The DAS program, formerly known as Hemisphere, is run in coordination with the telecom giant AT&T, which captures and conducts analysis of US call records for law enforcement agencies, from local police and sheriffs’ departments to US customs offices and postal inspectors across the country, according to a White House memo reviewed by WIRED. Records show that the White House has, for the past decade, provided more than $6 million to the program, which allows the targeting of the records of any calls that use AT&T’s infrastructure — a maze of routers and switches that crisscross the United States.
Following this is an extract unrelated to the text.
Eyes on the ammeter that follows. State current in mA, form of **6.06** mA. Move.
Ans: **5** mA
In a letter to US attorney general Merrick Garland on Sunday, Wyden wrote that he had “serious concerns about the legality” of the DAS program, adding that “troubling information” he’d received “would justifiably outrage many Americans and other members of Congress.” That information, which Wyden says the DOJ confidentially provided to him, is considered “sensitive but unclassified” by the US government, meaning that while it poses no risk to national security, federal officials, like Wyden, are forbidden from disclosing it to the public, according to the senator’s letter.
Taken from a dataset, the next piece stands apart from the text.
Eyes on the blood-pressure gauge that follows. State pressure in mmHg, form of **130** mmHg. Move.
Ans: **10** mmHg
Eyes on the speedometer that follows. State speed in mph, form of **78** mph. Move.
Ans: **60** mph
AT&T spokesperson Kim Hart Jonson said only that the company is required by law to comply with a lawful subpoena. However, “there is no law requiring AT&T to store decades’ worth of Americans’ call records for law enforcement purposes,” notes Wired. “Documents reviewed by WIRED show that AT&T officials have attended law enforcement conferences in Texas as recently as 2018 to train police officials on how best to utilize AT&T’s voluntary, albeit revenue-generating, assistance.”
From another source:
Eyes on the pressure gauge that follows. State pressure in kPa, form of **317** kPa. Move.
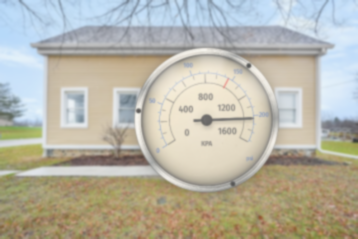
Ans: **1400** kPa
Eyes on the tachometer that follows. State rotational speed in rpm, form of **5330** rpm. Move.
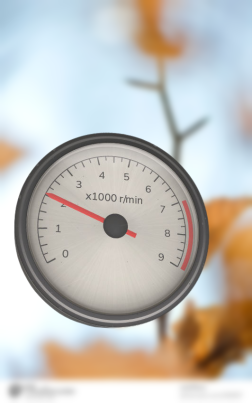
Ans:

“The collection of call record data under DAS is not wiretapping, which on US soil requires a warrant based on probable cause. Call records stored by AT&T do not include recordings of any conversations. Instead, the records include a range of identifying information, such as the caller and recipient’s names, phone numbers, and the dates and times they placed calls, for six months or more at a time.” It’s unclear exactly how far back the call records accessible under DAS go, although a slide deck released under the Freedom of Information Act in 2014 states that they can be queried for up to 10 years.